◆ **Action item**: Copy each of the entries below back out word for word, keeping every line as it appears. Leave out the pictures.

◆ **Given records**:
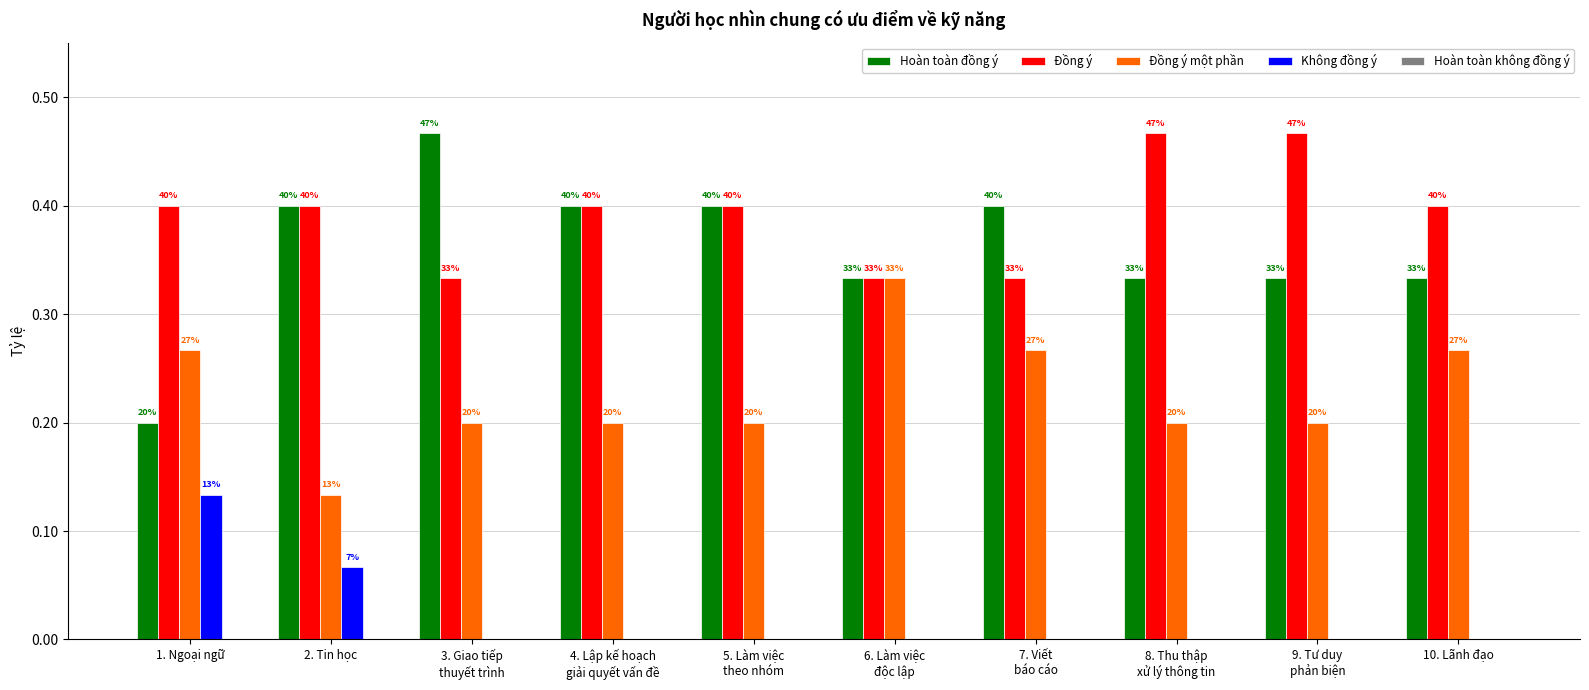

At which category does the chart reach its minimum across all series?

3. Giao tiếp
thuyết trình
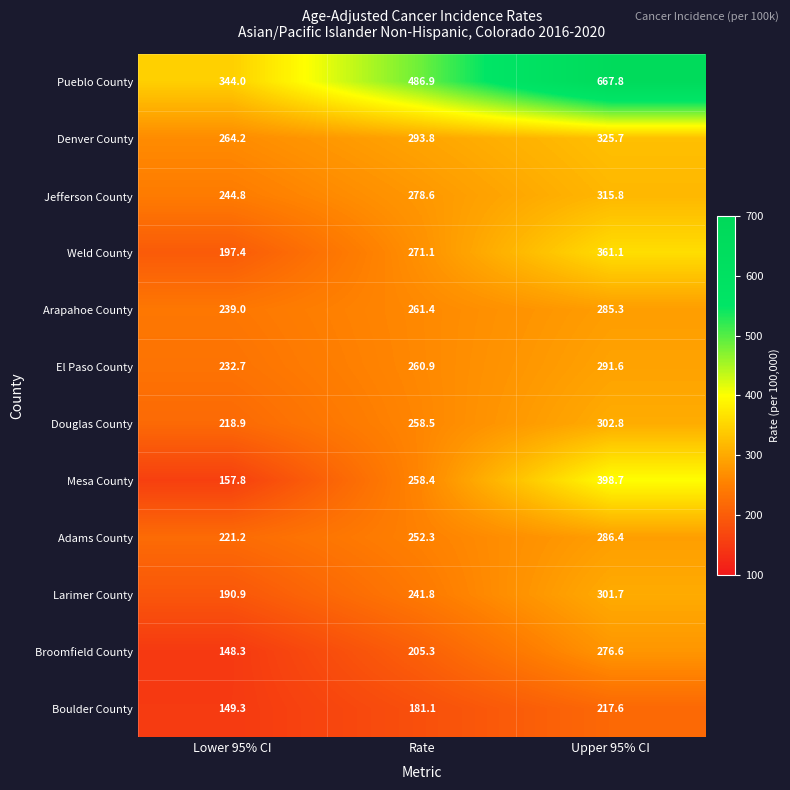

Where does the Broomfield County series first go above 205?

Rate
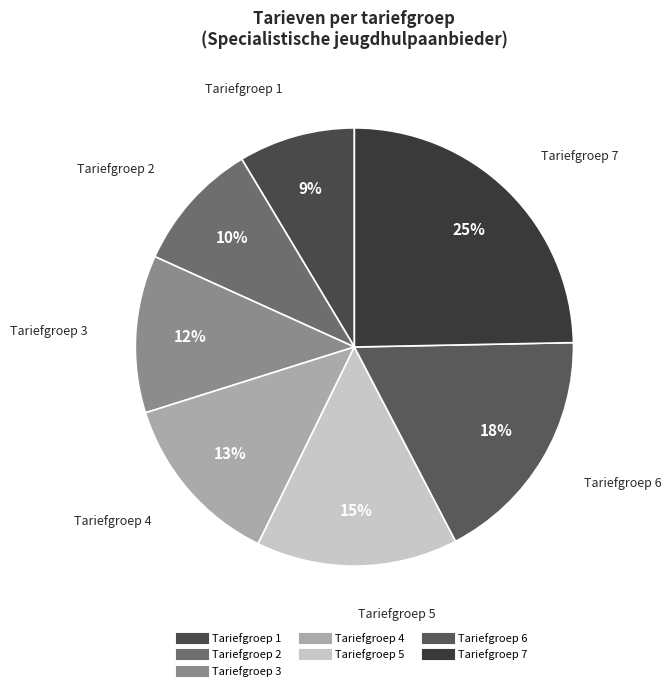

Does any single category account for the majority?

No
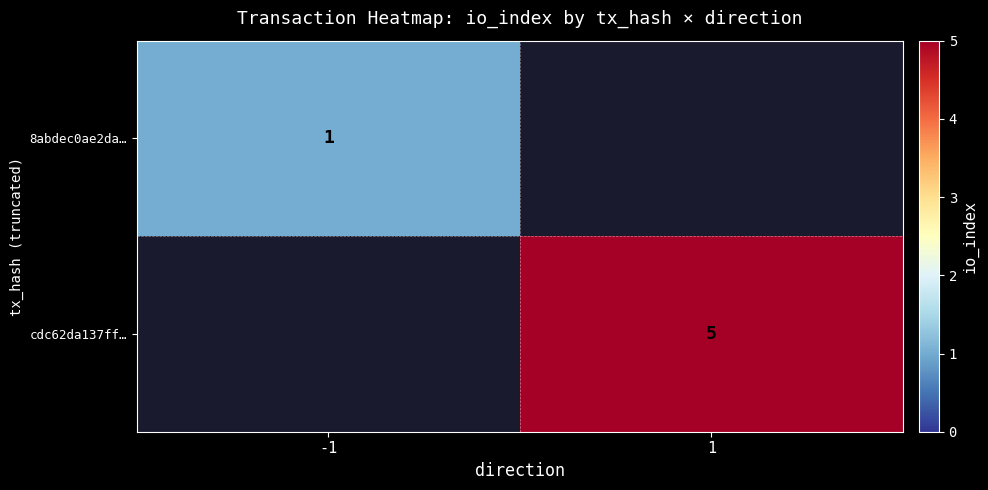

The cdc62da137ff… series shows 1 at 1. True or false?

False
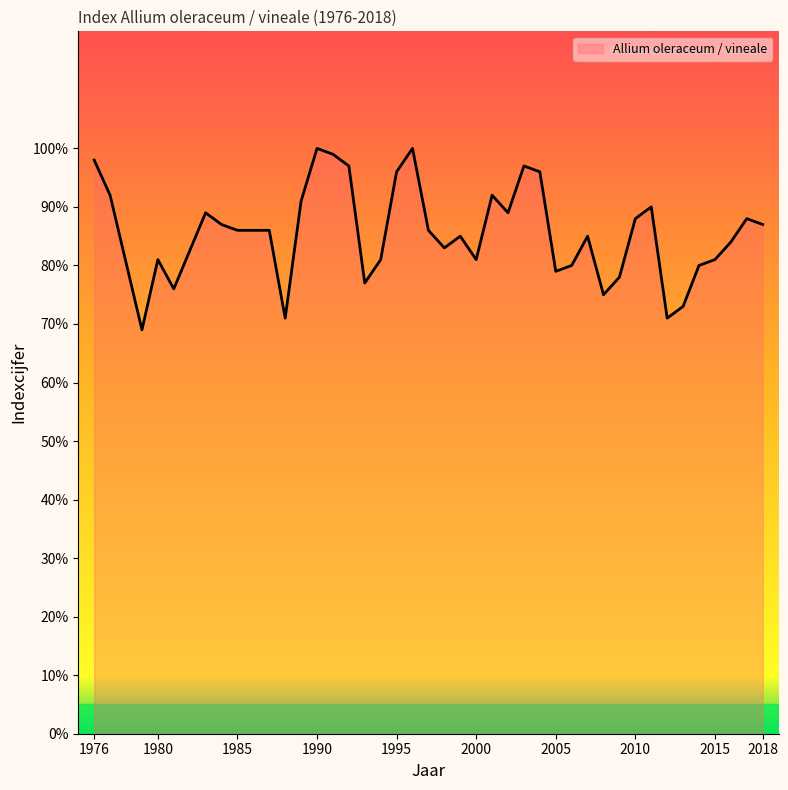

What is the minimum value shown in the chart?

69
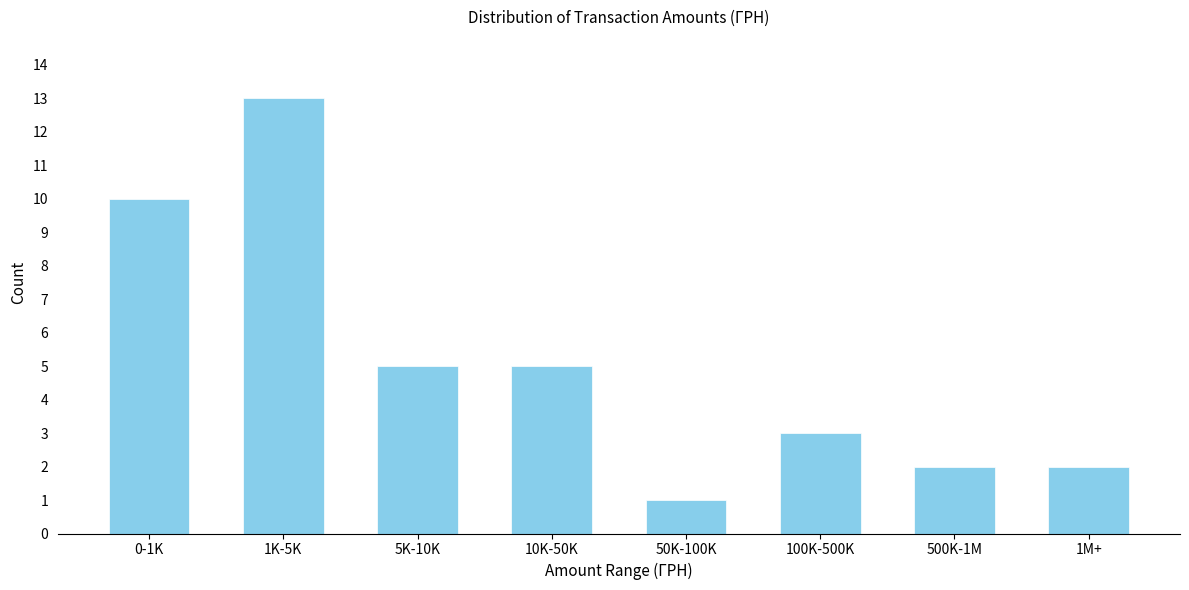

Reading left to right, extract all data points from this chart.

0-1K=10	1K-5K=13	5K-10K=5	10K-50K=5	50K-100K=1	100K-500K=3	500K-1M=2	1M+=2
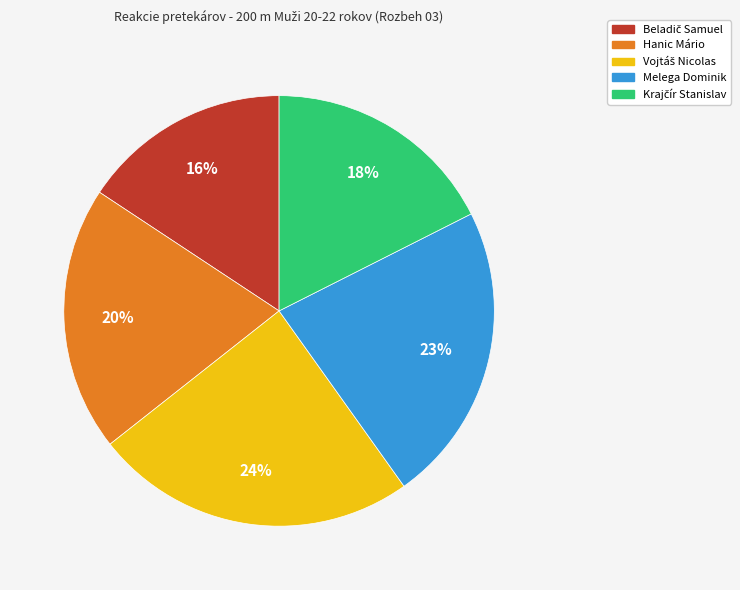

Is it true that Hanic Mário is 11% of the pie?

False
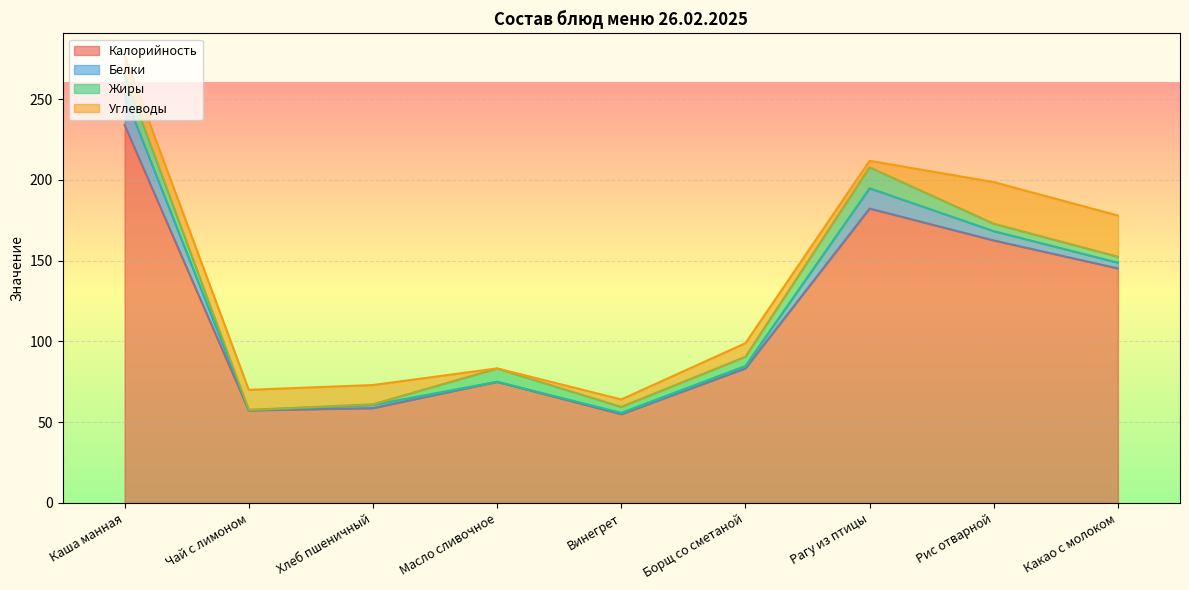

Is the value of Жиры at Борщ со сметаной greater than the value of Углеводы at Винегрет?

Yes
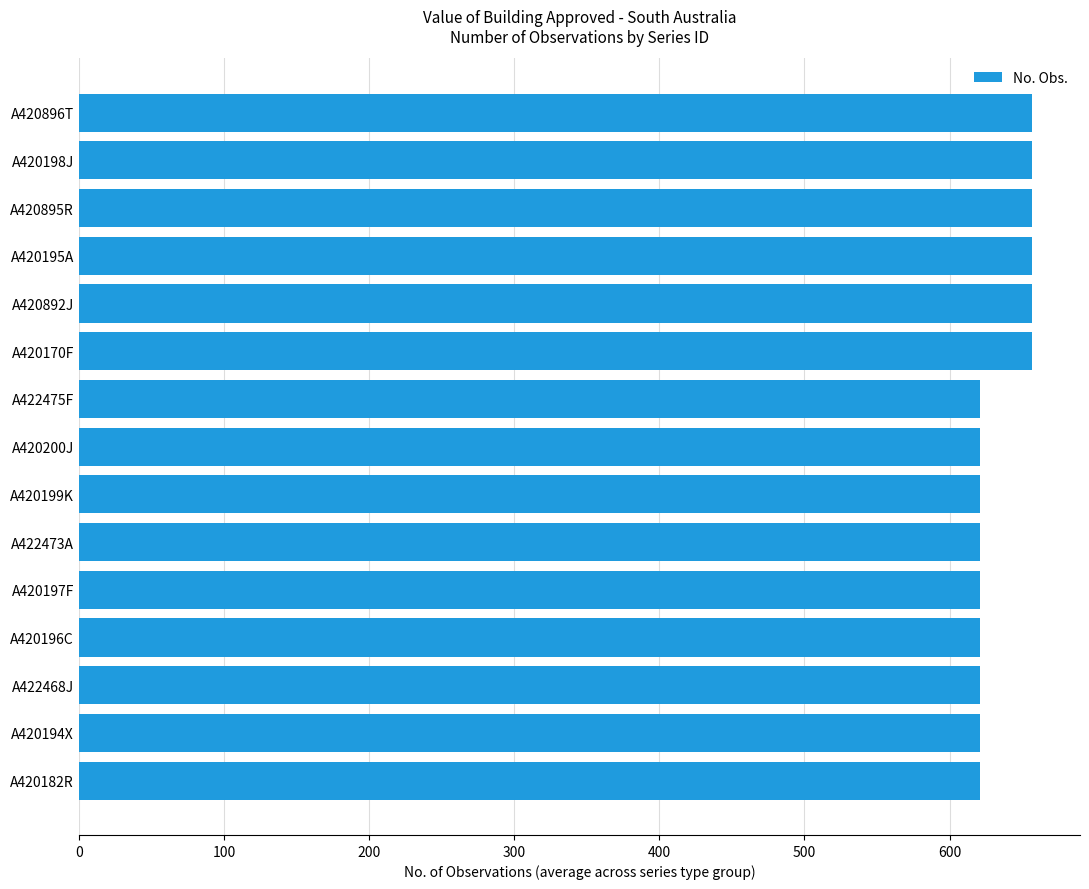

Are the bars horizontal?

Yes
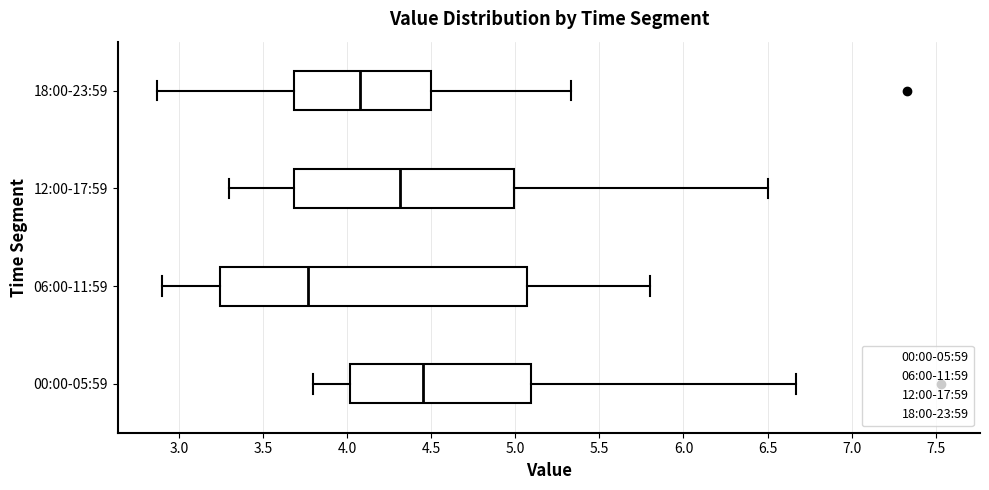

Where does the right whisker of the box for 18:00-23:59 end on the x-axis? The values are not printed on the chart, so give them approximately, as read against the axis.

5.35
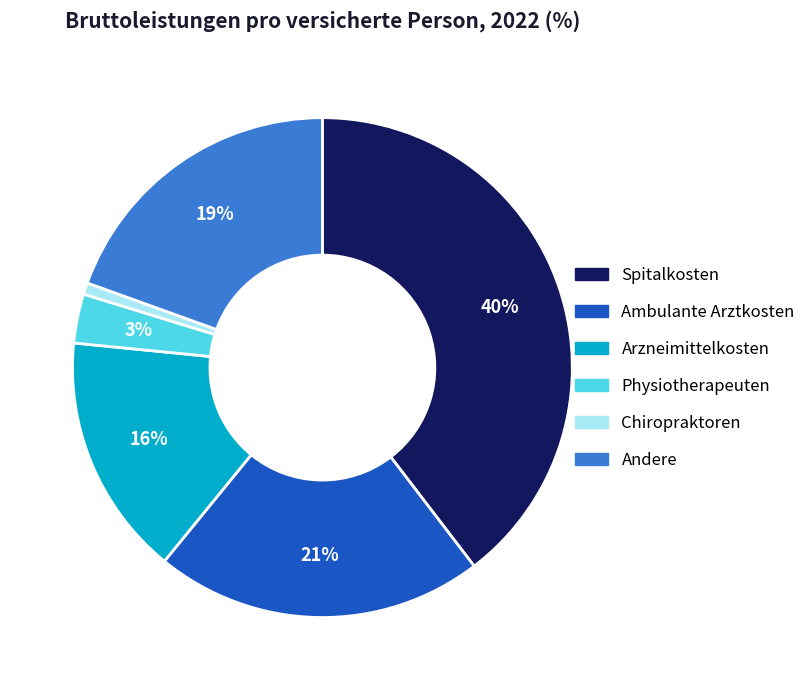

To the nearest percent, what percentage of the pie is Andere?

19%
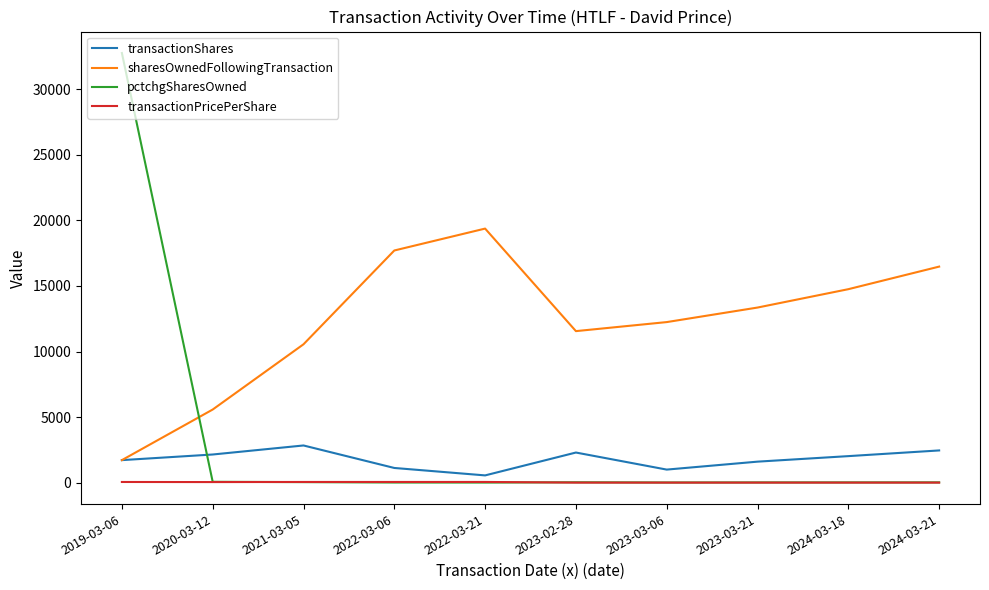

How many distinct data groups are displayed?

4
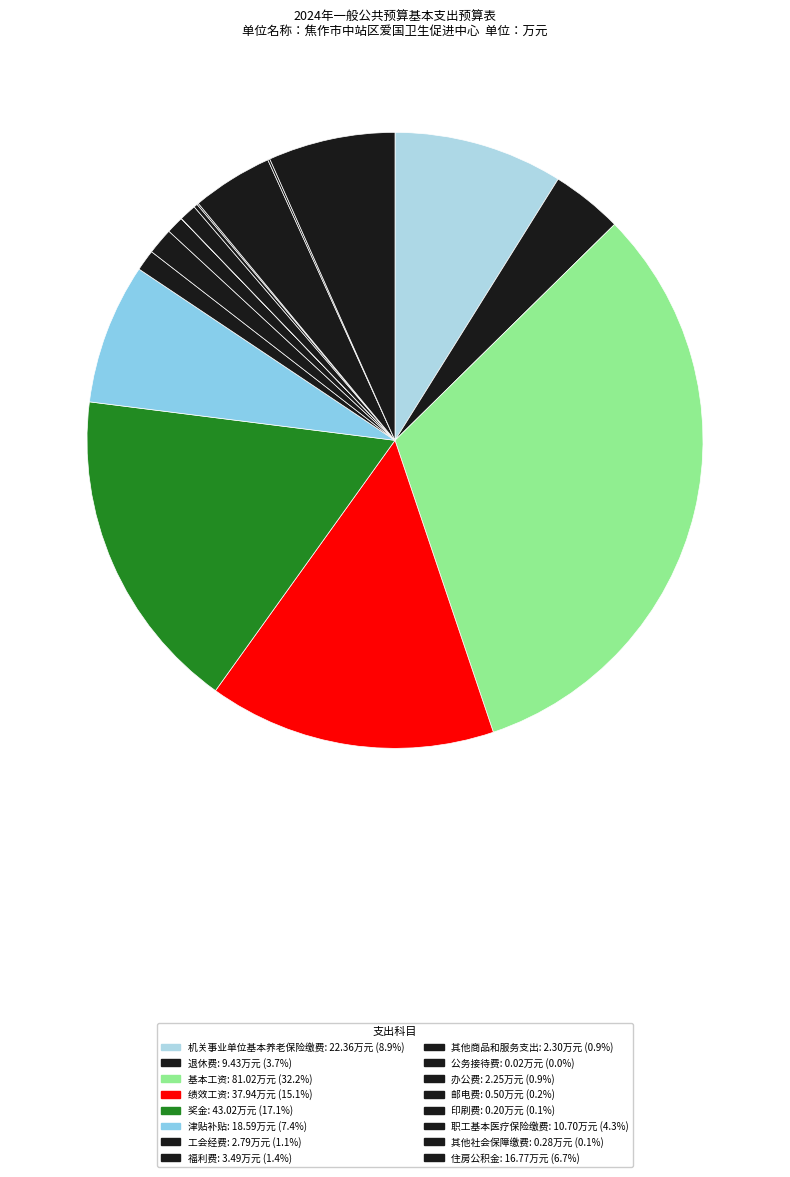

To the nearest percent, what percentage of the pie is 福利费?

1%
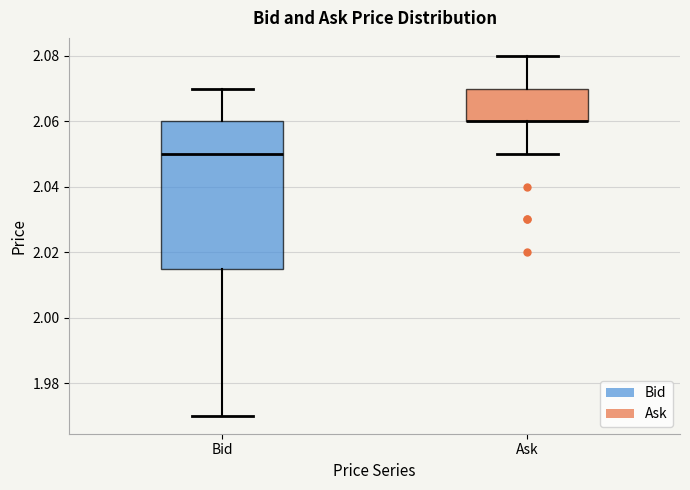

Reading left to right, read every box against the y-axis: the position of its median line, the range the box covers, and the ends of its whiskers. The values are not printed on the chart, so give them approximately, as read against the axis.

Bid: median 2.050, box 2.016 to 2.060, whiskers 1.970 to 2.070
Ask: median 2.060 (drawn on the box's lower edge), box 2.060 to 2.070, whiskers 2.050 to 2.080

◆ **Written solution**:
At which category does the chart reach its minimum across all series?

3. Giao tiếp
thuyết trình

Where does the Broomfield County series first go above 205?

Rate

Does any single category account for the majority?

No

The cdc62da137ff… series shows 1 at 1. True or false?

False

What is the minimum value shown in the chart?

69

Reading left to right, extract all data points from this chart.

0-1K=10	1K-5K=13	5K-10K=5	10K-50K=5	50K-100K=1	100K-500K=3	500K-1M=2	1M+=2

Is it true that Hanic Mário is 11% of the pie?

False

Is the value of Жиры at Борщ со сметаной greater than the value of Углеводы at Винегрет?

Yes

Are the bars horizontal?

Yes

Where does the right whisker of the box for 18:00-23:59 end on the x-axis? The values are not printed on the chart, so give them approximately, as read against the axis.

5.35

To the nearest percent, what percentage of the pie is Andere?

19%

How many distinct data groups are displayed?

4

To the nearest percent, what percentage of the pie is 福利费?

1%

Reading left to right, read every box against the y-axis: the position of its median line, the range the box covers, and the ends of its whiskers. The values are not printed on the chart, so give them approximately, as read against the axis.

Bid: median 2.050, box 2.016 to 2.060, whiskers 1.970 to 2.070
Ask: median 2.060 (drawn on the box's lower edge), box 2.060 to 2.070, whiskers 2.050 to 2.080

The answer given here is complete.